Comme si les Australiens derrière ce projet, Nightwolf et Azgorh, n’avaient pas déjà assez de groupes de ce genre. Déjà actifs dans une pelletée de formations toutes plus sombres et acérées les unes que les autres, ils prennent également part à l’hyperactif Drowning The Light, qui sort en moyenne une bonne demi-douzaine de réalisations par an.
Si Drowning The Light a un caractère plus « œcuménique » en proposant régulièrement différentes facettes de l’art noir (avec plus ou moins de réussite) au sein d'une discographie pour le moins pléthorique, Eternum décide de s’inscrire dans un courant on ne peut plus traditionnaliste : la Pologne des années 1990. Vous aimez Infernum et Veles ? Mais surtout la première partie de la discographie de Graveland jusqu’à Creed of Iron ? Eternum devrait vous combler.
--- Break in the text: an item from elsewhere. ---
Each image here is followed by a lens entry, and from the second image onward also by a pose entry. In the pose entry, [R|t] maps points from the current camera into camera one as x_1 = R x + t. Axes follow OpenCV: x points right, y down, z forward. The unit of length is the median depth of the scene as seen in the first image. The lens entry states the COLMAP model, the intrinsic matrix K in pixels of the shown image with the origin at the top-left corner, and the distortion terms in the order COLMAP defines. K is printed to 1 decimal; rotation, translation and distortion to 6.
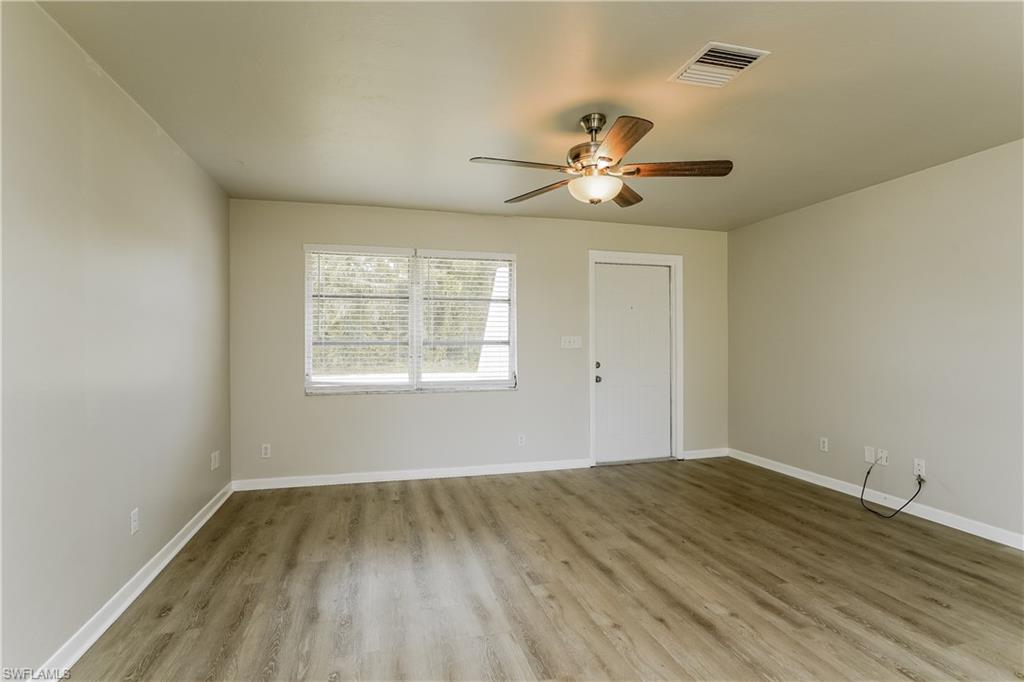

Du rendu sonore jusqu’à l’écriture, en passant par le visuel monochrome sylvestre, tout est fait pour vous maintenir en terrain connu. Riffs aériens et hypnotiques greffés sur des rythmiques épiques et païennes, synthétiseurs archétypaux de grandes chevauchées perdues d’avance, passages atmosphériques médiévalisants : tout respire la très controversée époque forestière « Polska ».
Veil of Ancient Darkness évite l’écueil de l’hommage trop appuyé façon photocopieuse ; l’équilibre entre férocité barbare et atmosphères envoûtantes est plus que respecté. La crasse moyenâgeuse de Rob Darken cohabite très bien avec les envolées renforcées à coups de synthétiseurs qui rappellent l’époque viking de Bathory. Le picking inspiré le dispute aux trémolos vénéneux au sein d’une unité sonore noire et humide.
Rien d’original, certes, même en 1998 et encore moins en 2012, mais une honnêteté stylistique et un purisme qui méritent amplement le détour.